- Theatrical release poster
- Directed by: Aaron Norris
- Written by: Don Carmody Robert Geoffrion Galen Thompson
- Produced by: Don Carmody
- Starring: Chuck Norris; Michael Parks; Alberta Watson; Al Waxman;
- Cinematography: João Fernandes
- Edited by: Jacqueline Carmody
- Music by: Joel Derouin
- Distributed by: Cannon Pictures;
- Release date: October 25, 1991;
- Running time: 95 minutes
- Country: United States
- Language: English
- Box office: $4.6 million

= The Hitman =

1991 film by Aaron Norris

The Hitman is a 1991 Canadian-American action film starring Chuck Norris. It was directed by Aaron Norris and written by Don Carmody, Robert Geoffrion and Galen Thompson. despite mixed reviews from critics, the film was a box office success.

==Plot==
Seattle cop Cliff Garret is severely wounded in a drug bust gone bad—shot by his corrupt partner Ronny "Del" Delany.

Garret dies momentarily in the emergency room, but is revived with a defibrillator. His police supervisor, Chambers, has the hospital conceal his survival, and Garret is given a new identity. Garret becomes hitman Danny Grogan, and 3 years later he infiltrates the organization of mob boss mafioso Marco Luganni.

The plan is for Grogan to bring together Luganni and his rival, French Canadian mafioso boss André LaCombe, so they can both be taken down together. After two years of working the plan, a gang of Iranian drug dealers looking to muscle in on everyone's territories suddenly enter the picture when they make a hit on one of Luganni's teams just as they finished making a hit on a team of LaCombe's money carriers.

Grogan plays all parties against one another while befriending a fatherless boy named Tim Murphy, who lives in the apartment down the hall and is being bullied by a neighborhood bully. Tim's mother works three jobs, so he begins spending time with Grogan. Grogan teaches Tim how to fight after seeing him bullied on the street one day. When Tim stands up to the bully, he gets the best of him, then watches as the bully is dragged off by his father and beaten for losing the fight. Grogan walks across the street, punches the father in the nose through a screen door, so hard that it knocks the father to the ground, then Grogan walks away.

Grogan's past returns to haunt him when he sees Ronny Delany, who is secretly working with Luganni. Delany recognizes Grogan as Garret, and ties Tim to a chair loaded with explosives in a bid to force Grogan to cooperate. Delany sets off the chair bomb, but Grogan is unharmed and Tim survives.

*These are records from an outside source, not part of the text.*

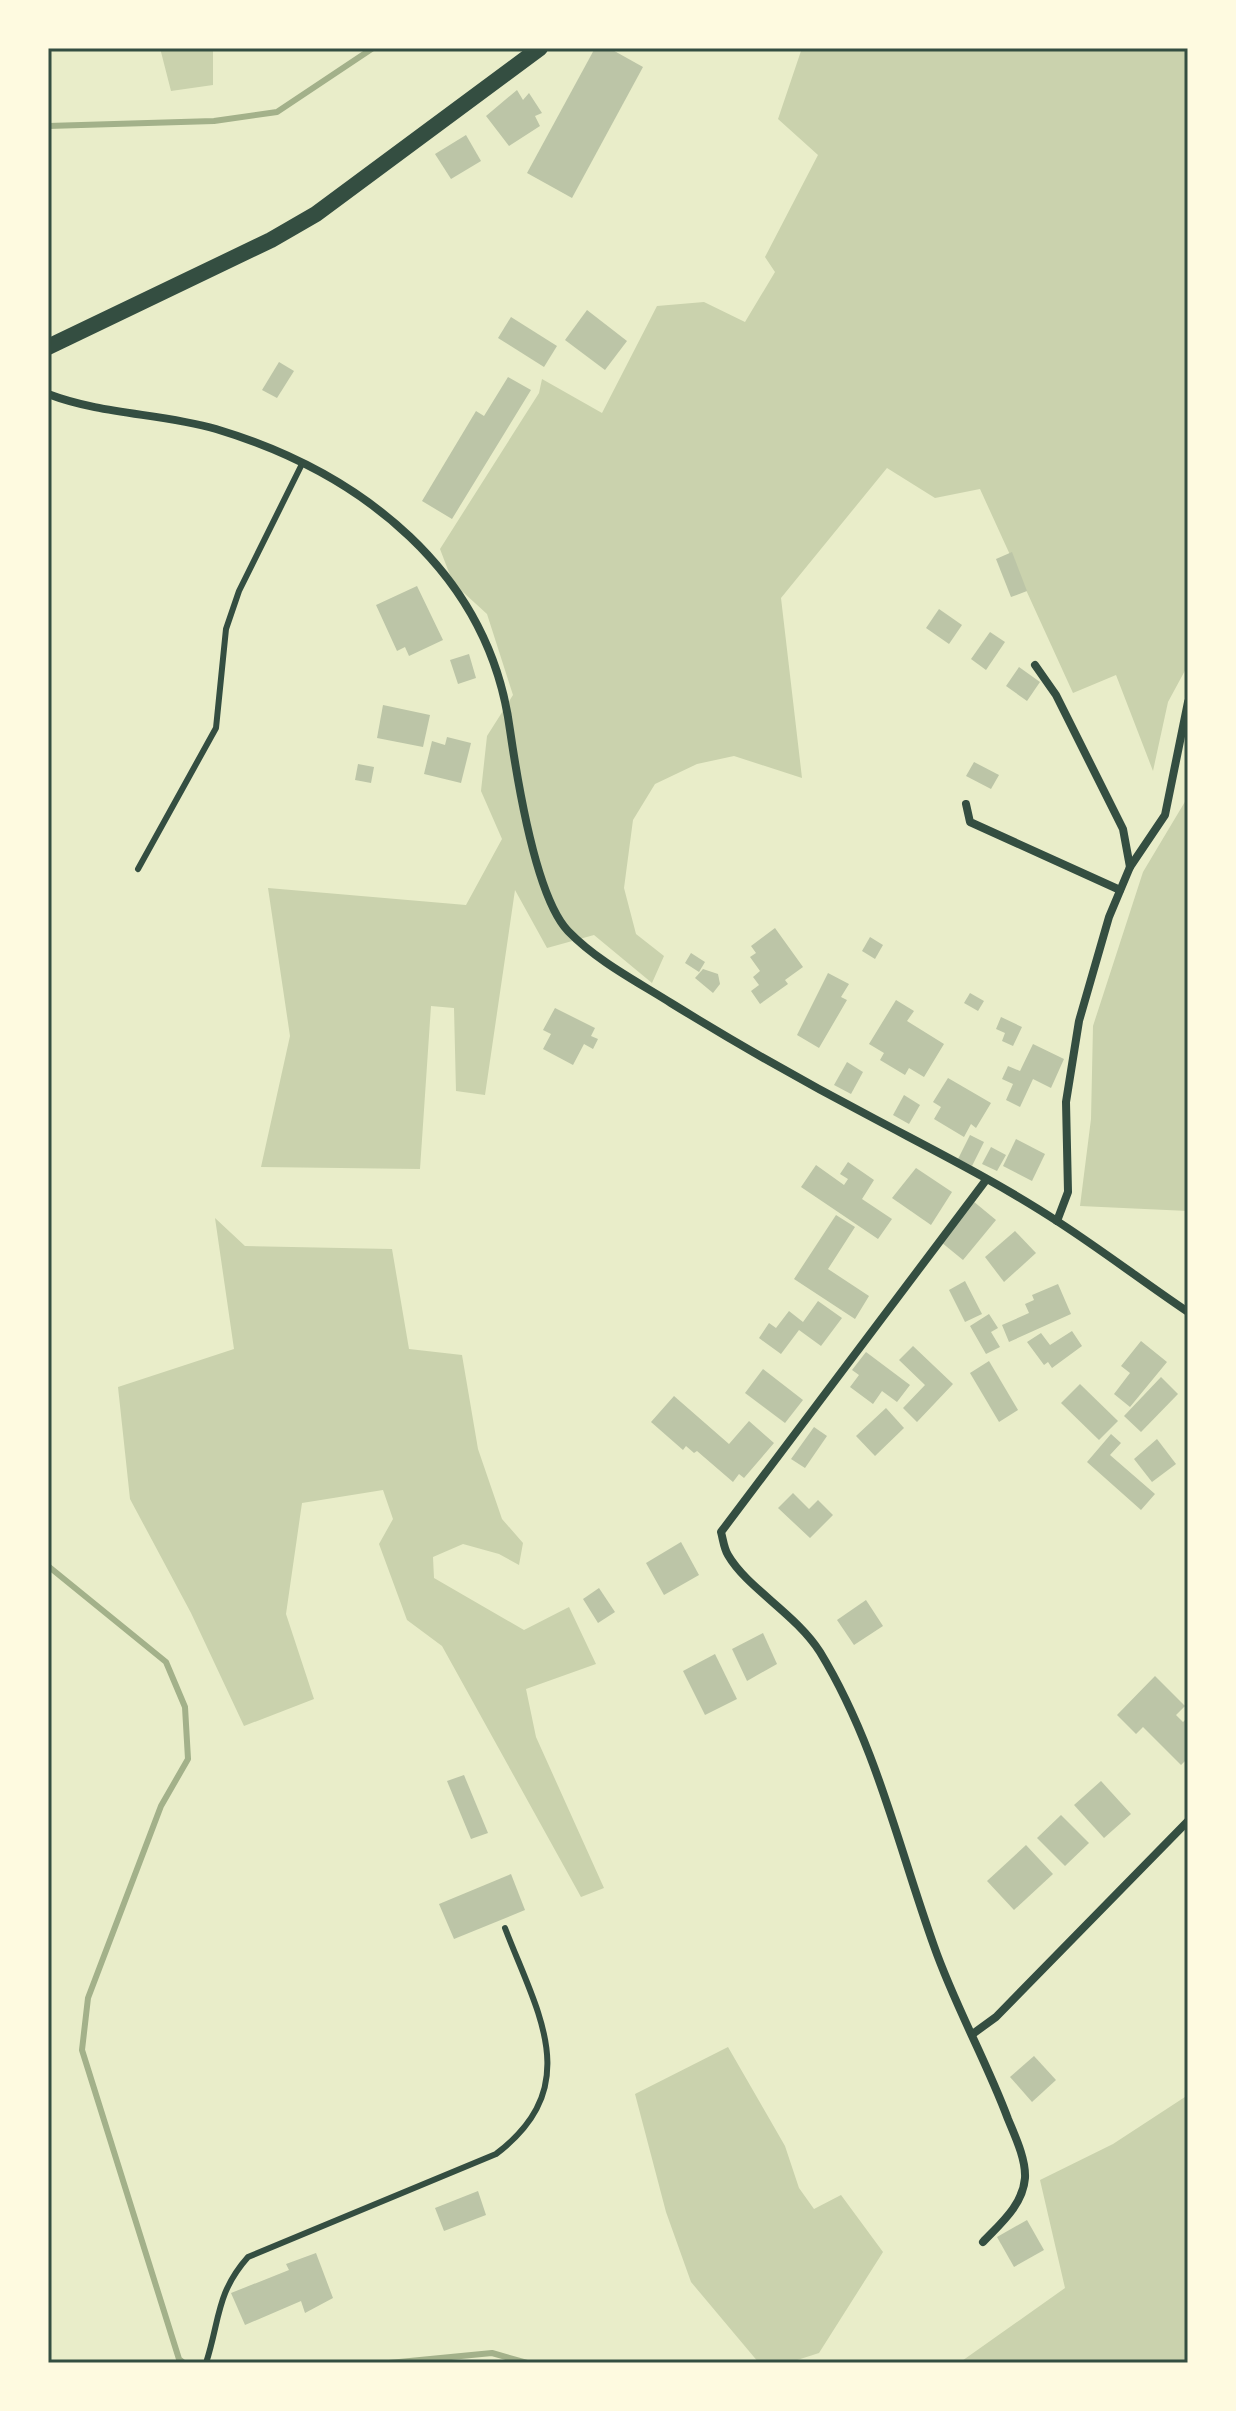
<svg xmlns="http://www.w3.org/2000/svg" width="1236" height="2411" font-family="'Open Sans',sans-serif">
	<rect width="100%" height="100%" fill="#e9edc9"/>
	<g fill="#cad2ad">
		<path d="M160 48H220L213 50V85L171 91Z"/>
		<path d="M802 48H1188V665L1168 702 1153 771 1116 675 1073 693 980 489 935 498 887 468 781 598 802 778 734 756 697 764 655 784 633 820 624 888 636 934 664 956 652 983 594 935 547 948 515 890 485 1095 456 1091 454 1008 431 1006 420 1169 261 1167 290 1036 268 888 466 905 502 839 481 791 487 736 513 695 487 614 453 583 440 549 539 393 542 379 602 413 657 306 704 302 745 322 775 272 765 257 818 155 778 119Z"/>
		<path d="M1186 800 1188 1211 1080 1206 1091 1119 1093 1026 1143 872Z"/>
		<path d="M215 1218 245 1246 392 1249 409 1349 462 1355 478 1449 502 1519 523 1543 519 1565 499 1554 463 1544 433 1557 434 1578 524 1630 569 1607 596 1664 526 1689 536 1737 604 1888 581 1897 442 1646 407 1620 379 1544 393 1519 383 1490 302 1503 286 1614 314 1699 244 1726 191 1613 130 1499 118 1387 234 1349Z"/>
		<path d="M728 2047 785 2146 799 2188 814 2209 841 2195 883 2252 819 2353 788 2363H759L691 2282 666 2212 635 2094Z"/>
		<path d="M1188 2095V2363H959L1065 2288 1040 2180 1113 2144Z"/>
	</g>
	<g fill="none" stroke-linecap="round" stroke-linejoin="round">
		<g stroke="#a3b18a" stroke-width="6">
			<path d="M48 126 214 121 277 112 373 48"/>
			<path d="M48 1566 166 1662 185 1707 188 1759 161 1806 88 1998 82 2050 179 2359 184 2363"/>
			<path d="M389 2363 492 2353 527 2363"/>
		</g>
	</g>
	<g fill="#bcc5a7">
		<path d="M595 48H609L643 67 572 198 527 173Z"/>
		<path d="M517 90 523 100 529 93 542 113 535 116 540 126 509 146 486 116Z"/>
		<path d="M466 135 481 161 451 179 435 154Z"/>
		<path d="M587 310 627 341 605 370 565 340Z"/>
		<path d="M511 317 557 346 544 367 498 338Z"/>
		<path d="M279 362 294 371 277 398 262 390Z"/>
		<path d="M508 377 531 390 452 519 422 501 476 411 484 416Z"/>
		<path d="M1012 552 1027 591 1011 597 996 559Z"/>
		<path d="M417 586 443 640 409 656 405 647 397 651 376 605Z"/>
		<path d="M939 609 962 625 949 644 926 628Z"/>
		<path d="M990 632 1005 642 986 670 971 659Z"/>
		<path d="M469 654 476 678 458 684 450 660Z"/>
		<path d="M1019 667 1040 682 1027 701 1006 686Z"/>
		<path d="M383 705 430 715 423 747 377 738Z"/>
		<path d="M447 737 471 743 461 783 424 774 432 741 445 745Z"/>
		<path d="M974 762 999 775 991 789 966 776Z"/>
		<path d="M358 764 374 767 371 783 355 780Z"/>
		<path d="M775 928 803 967 785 980 788 984 760 1004 751 991 759 985 753 977 760 971 750 957 756 953 751 946Z"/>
		<path d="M870 937 883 945 875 959 862 951Z"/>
		<path d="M691 953 705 962 699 972 685 963Z"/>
		<path d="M703 969 718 974 720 984 713 993 695 978Z"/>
		<path d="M828 973 849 984 841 997 847 1000 819 1048 797 1035Z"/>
		<path d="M970 993 984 1001 978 1011 964 1003Z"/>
		<path d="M896 1000 914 1011 907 1021 944 1044 924 1077 909 1068 905 1075 880 1060 884 1053 869 1044Z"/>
		<path d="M555 1008 595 1028 591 1036 598 1039 593 1049 584 1044 573 1065 543 1049 551 1034 543 1030Z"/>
		<path d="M1001 1017 1022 1027 1013 1046 1002 1041 1005 1033 996 1029Z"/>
		<path d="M1033 1044 1064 1059 1051 1088 1033 1079 1020 1107 1006 1100 1013 1084 1002 1079 1008 1066 1020 1071Z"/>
		<path d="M847 1062 863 1072 851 1094 834 1085Z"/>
		<path d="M948 1078 991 1103 976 1128 971 1124 964 1137 934 1119 941 1107 933 1102Z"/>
		<path d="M904 1095 920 1105 909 1124 893 1115Z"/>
		<path d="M970 1135 984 1142 972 1166 958 1159Z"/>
		<path d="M1016 1139 1045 1154 1032 1181 1003 1166Z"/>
		<path d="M991 1147 1006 1155 997 1171 982 1164Z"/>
		<path d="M848 1162 874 1180 862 1199 892 1219 878 1239 801 1187 816 1165 844 1185 848 1179 840 1174Z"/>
		<path d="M916 1168 952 1192 931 1225 892 1198Z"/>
		<path d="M973 1201 996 1220 963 1260 941 1242Z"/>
		<path d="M836 1215 855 1227 828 1269 869 1296 855 1319 794 1279Z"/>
		<path d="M1015 1231 1036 1253 1004 1282 985 1257Z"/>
		<path d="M965 1281 982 1314 965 1322 949 1290Z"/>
		<path d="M1058 1284 1071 1314 1009 1342 1002 1325 1029 1313 1025 1304 1034 1300 1032 1295Z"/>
		<path d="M818 1301 842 1318 821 1346 799 1330 781 1354 759 1338 769 1323 776 1328 789 1311 803 1322Z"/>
		<path d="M989 1314 998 1328 991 1332 1000 1347 986 1354 970 1326Z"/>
		<path d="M1072 1331 1082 1346 1052 1368 1048 1362 1044 1365 1027 1342 1041 1333 1050 1345Z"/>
		<path d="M1141 1341 1167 1362 1130 1407 1114 1394 1130 1373 1121 1366Z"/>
		<path d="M913 1346 953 1384 917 1422 903 1408 925 1385 899 1360Z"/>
		<path d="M866 1352 910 1385 897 1402 882 1391 873 1404 850 1387 859 1375 852 1370Z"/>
		<path d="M989 1361 1018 1410 999 1422 970 1373Z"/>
		<path d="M763 1369 803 1400 785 1423 745 1393Z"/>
		<path d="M1161 1377 1178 1394 1141 1432 1124 1416Z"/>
		<path d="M1080 1384 1118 1421 1099 1440 1061 1403Z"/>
		<path d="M674 1396 729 1444 749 1421 774 1443 744 1478 739 1474 733 1482 697 1451 694 1453 686 1446 683 1450 651 1422Z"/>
		<path d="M886 1408 904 1428 875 1456 856 1436Z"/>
		<path d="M814 1427 827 1436 805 1468 791 1459Z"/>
		<path d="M1111 1434 1121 1443 1110 1455 1155 1494 1141 1510 1087 1462Z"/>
		<path d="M1157 1439 1176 1464 1152 1482 1134 1459Z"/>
		<path d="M793 1493 809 1509 818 1500 833 1515 810 1538 778 1508Z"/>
		<path d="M681 1542 699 1575 664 1595 646 1563Z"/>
		<path d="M599 1588 615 1612 598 1623 583 1599Z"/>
		<path d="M866 1600 883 1626 854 1645 837 1620Z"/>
		<path d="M763 1633 777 1664 747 1681 732 1649Z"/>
		<path d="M715 1654 737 1699 705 1715 683 1671Z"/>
		<path d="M1155 1676 1185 1706 1176 1715 1183 1722 1188 1717V1758L1181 1765 1143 1727 1136 1734 1117 1715Z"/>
		<path d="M464 1775 488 1833 471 1839 447 1781Z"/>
		<path d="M1101 1781 1131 1814 1104 1838 1074 1805Z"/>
		<path d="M1061 1815 1089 1843 1065 1866 1037 1838Z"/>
		<path d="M1026 1845 1053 1874 1014 1910 987 1881Z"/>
		<path d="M511 1874 525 1910 454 1939 439 1904Z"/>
		<path d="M1034 2056 1056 2080 1032 2102 1010 2077Z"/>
		<path d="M478 2191 486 2215 444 2231 435 2208Z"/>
		<path d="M1027 2220 1044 2250 1014 2267 997 2237Z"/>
		<path d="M316 2253 333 2298 305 2313 301 2301 245 2325 231 2293 289 2270 286 2264Z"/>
	</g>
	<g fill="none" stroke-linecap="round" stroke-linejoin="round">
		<g stroke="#344e41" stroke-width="6">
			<path d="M138 869 216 728 226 629 239 591 302 464"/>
			<path d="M206 2363C220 2320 216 2293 248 2257L496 2154C586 2086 537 2012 505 1928"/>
		</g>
		<g stroke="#344e41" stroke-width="8">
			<path d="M48 394C103 415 161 413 216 429 362 473 489 572 510 730 517 778 536 897 568 931 597 961 636 981 671 1003 739 1045 804 1082 875 1119 937 1152 1001 1184 1060 1223 1103 1251 1145 1283 1188 1312"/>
			<path d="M1035 665 1056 695 1123 829 1130 867 1109 917 1079 1021 1066 1102 1068 1192 1057 1221"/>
			<path d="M966 804 970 822 1120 890"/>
			<path d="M1130 867 1165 815 1188 702"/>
			<path d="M974 2033 996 2017 1188 1821"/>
			<path d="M983 2242C1000 2224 1023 2205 1025 2178 1026 2159 1015 2136 1008 2119 986 2060 955 2006 934 1946 898 1846 876 1744 820 1652 796 1614 747 1588 728 1555 724 1549 723 1539 721 1532L986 1180"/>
		</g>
		<path stroke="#344e41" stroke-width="16" d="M48 347 271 240 316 214 540 48"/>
	</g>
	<rect width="1236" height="2411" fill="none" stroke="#fefae0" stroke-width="100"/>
	<rect x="50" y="50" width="1136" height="2311" fill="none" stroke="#344e41" stroke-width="3"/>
</svg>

Grogan turns the tables on them all. At a meeting to set terms of an alliance, Delany has Luganni's men kill LaCombe and his men. Then the Iranians and Delany kill Luganni, but Grogan arrives on the scene and kills all of them. Grogan leaves an enormous sum of money for Tim and his mother in Tim's hospital room. Tim's mother discovers it and is very grateful. In the end, in retribution for what he did to Tim, Grogan blows Delany up while tied to a chair hanging outside a window, much to the chagrin of Chambers.

==Production==
Norris was originally in talks to star in Fifty/Fifty for director Charles Martin Smith before committing to this picture instead.

==Reception==
===Box office===
The film was a box-office success.

===Critical response===
The film received mixed reviews from critics. Movie historian Leonard Maltin called the picture "Fairly awful...Although Norris gets to play a heavy for the first time in over a decade, this "stretch" still isn't enough to distinguish the movie from Chuck's other recent cinematic misses—especially since we know all along it's a ruse. Stuntwork remains the film's only redemption."

On Rotten Tomatoes the film has a score of 13% based on 8 reviews.